From an ethics standpoint, Gutterman emphasized, a photographer has to remain on the sidelines and cover the news. He cited numerous situations when photographers assigned to war zones (e.g. Vietnam) and Third World countries took photos for an accurate record of what was happening as opposed, of course, to the spoon-fed spin that could emerge from the Pentagon and elsewhere. Sometimes that meant watching an assassination, a guy plunging off a cliff, or a protestor self-immolating.

"I know it sounds heartless, callous and even inhumane," Gutterman said, "But the line between telling and being a participant is firm." Gutterman, who also is the director of the Tully Center for Free Speech on the Syracuse campus, added: "I stand by the press (photographer) in this case."

Even if the photographer is absolved in the situation, why didn't didn't one of the other people standing on the platform intervene? Dr. Celia Fisher, a specialist in ethics education at Fordham University, said in an interview Thursday: "We certainly have a moral obligation as human beings to help people if we can." Fisher also noted there's a "diffusion of responsibility," where the more people there are around, the more likely they are to act on their own. They think someone else close by is going to do it or can do it better. 

Anne Klaeysen, who heads the New York Society for Ethical Culture, told a New York Post reporter: "I empathize with those there (at the scene), and I don't know what I would have done.

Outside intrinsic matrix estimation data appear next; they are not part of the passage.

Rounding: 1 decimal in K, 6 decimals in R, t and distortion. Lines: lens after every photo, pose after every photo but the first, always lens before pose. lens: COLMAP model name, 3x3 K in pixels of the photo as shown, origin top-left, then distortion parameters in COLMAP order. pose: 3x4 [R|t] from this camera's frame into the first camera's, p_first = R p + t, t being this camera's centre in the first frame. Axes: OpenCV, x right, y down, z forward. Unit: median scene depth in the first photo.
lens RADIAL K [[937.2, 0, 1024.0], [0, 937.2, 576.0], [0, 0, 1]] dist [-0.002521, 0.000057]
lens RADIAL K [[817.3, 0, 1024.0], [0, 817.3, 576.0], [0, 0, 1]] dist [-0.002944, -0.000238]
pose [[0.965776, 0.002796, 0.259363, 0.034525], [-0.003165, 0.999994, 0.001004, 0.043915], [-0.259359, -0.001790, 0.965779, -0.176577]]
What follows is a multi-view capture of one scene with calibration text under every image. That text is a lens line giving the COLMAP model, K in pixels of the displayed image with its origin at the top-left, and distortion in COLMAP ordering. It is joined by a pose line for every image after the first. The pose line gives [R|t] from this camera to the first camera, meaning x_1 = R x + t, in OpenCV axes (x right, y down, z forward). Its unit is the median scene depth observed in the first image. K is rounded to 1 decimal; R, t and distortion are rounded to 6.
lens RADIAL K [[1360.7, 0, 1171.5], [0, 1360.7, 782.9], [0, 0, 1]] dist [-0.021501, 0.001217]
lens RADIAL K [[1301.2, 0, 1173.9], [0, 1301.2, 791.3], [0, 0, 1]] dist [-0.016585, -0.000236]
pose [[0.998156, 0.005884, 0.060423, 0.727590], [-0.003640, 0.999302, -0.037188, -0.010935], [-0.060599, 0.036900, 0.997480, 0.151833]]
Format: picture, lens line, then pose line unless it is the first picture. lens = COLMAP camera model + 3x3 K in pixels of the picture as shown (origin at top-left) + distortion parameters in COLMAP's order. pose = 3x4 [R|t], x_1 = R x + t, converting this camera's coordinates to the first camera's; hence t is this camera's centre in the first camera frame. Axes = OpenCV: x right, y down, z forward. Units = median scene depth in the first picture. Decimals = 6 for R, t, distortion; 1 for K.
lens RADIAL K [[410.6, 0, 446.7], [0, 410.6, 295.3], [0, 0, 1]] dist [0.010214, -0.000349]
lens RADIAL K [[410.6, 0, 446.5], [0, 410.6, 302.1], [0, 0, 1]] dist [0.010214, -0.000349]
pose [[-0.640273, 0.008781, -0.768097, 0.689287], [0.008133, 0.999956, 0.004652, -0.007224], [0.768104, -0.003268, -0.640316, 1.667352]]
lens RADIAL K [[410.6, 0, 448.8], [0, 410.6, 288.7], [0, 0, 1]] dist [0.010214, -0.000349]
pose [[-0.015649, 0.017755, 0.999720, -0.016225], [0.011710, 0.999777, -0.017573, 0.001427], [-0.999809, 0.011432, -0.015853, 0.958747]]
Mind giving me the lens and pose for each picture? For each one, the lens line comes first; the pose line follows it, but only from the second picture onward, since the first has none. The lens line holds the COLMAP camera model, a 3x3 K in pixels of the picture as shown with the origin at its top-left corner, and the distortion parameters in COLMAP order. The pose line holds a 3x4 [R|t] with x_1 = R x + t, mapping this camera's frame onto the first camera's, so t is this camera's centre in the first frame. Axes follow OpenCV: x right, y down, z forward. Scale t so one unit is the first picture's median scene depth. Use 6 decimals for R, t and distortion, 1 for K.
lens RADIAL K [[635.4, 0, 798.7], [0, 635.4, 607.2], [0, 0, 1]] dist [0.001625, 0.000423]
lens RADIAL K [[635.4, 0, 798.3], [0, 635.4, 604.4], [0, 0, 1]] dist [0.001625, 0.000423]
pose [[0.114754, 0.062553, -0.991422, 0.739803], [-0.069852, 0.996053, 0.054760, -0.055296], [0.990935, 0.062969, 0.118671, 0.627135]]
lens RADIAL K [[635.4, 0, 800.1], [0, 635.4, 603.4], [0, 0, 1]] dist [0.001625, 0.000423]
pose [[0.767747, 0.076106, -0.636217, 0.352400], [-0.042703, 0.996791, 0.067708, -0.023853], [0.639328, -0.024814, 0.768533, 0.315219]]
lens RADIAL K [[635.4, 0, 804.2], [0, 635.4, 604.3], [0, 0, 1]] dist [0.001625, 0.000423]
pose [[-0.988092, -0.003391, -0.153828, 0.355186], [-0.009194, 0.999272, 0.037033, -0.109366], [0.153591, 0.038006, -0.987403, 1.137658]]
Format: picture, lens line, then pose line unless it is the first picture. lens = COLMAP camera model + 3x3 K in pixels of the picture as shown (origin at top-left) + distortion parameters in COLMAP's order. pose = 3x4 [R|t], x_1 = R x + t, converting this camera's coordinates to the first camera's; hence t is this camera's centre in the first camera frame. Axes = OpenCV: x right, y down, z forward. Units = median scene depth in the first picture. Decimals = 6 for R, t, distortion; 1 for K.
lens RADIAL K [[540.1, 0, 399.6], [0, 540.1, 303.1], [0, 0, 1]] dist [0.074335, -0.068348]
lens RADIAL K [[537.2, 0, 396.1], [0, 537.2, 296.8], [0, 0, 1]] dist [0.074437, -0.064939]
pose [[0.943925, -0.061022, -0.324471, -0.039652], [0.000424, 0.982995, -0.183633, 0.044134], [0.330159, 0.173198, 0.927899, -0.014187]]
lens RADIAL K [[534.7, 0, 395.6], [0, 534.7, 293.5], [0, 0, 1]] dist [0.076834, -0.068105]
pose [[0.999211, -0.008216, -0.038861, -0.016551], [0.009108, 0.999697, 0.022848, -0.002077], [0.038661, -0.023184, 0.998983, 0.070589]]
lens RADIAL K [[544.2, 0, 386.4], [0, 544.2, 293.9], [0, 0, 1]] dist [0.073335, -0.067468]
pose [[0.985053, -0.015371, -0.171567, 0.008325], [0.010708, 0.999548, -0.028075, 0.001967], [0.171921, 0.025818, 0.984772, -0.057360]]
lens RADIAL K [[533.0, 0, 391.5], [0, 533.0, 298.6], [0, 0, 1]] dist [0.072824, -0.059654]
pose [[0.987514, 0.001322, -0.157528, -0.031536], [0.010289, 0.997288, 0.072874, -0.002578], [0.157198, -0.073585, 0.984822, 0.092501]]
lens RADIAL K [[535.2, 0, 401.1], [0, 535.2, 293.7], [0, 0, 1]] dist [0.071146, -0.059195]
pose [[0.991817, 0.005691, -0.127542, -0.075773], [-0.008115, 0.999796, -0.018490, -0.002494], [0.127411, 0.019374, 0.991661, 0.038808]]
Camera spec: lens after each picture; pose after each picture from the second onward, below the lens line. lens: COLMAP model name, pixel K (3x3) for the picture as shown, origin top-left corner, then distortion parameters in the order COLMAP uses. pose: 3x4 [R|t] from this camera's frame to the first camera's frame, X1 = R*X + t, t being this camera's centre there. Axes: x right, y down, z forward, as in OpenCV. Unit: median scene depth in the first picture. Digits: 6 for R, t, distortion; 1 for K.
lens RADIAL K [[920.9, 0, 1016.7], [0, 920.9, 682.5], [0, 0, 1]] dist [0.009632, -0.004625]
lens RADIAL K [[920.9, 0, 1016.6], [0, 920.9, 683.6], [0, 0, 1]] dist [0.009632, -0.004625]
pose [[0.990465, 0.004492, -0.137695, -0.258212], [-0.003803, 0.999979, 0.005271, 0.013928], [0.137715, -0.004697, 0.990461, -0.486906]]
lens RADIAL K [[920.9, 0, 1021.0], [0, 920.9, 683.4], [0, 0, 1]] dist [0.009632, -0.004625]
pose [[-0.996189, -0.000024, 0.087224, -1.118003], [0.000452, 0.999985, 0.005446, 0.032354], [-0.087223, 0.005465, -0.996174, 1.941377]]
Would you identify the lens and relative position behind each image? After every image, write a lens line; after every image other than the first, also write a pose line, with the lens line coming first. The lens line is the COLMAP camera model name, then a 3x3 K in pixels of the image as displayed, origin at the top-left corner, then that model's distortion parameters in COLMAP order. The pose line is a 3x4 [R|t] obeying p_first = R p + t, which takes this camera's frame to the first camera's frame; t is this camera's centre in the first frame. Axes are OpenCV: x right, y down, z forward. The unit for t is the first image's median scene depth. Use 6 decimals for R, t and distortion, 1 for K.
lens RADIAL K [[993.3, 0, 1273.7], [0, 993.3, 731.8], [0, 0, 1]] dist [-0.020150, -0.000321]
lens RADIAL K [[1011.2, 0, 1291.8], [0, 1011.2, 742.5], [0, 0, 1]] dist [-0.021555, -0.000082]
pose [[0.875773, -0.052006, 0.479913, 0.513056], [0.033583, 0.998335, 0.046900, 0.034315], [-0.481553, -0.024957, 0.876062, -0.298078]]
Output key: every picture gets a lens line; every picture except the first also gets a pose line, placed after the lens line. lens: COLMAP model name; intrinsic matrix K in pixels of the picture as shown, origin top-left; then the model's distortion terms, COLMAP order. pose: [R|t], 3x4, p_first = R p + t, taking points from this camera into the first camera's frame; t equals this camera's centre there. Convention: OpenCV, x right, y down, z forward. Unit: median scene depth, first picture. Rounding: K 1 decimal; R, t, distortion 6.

But had they assessed the situation, once he's on the tracks, for goodness sake, reach your arm out!"

The venerable New York Times, which often pontificates on such issues, stayed above the fray this past week. It simply stated: "The image is undeniably vivid. But should it have been published?"

•••

A FACE LIFT: Overheard in a doctor's office in the Parkway Apartments: "I was going to have plastic surgery until I noticed  that my physician's office was full of portraits by Picasso."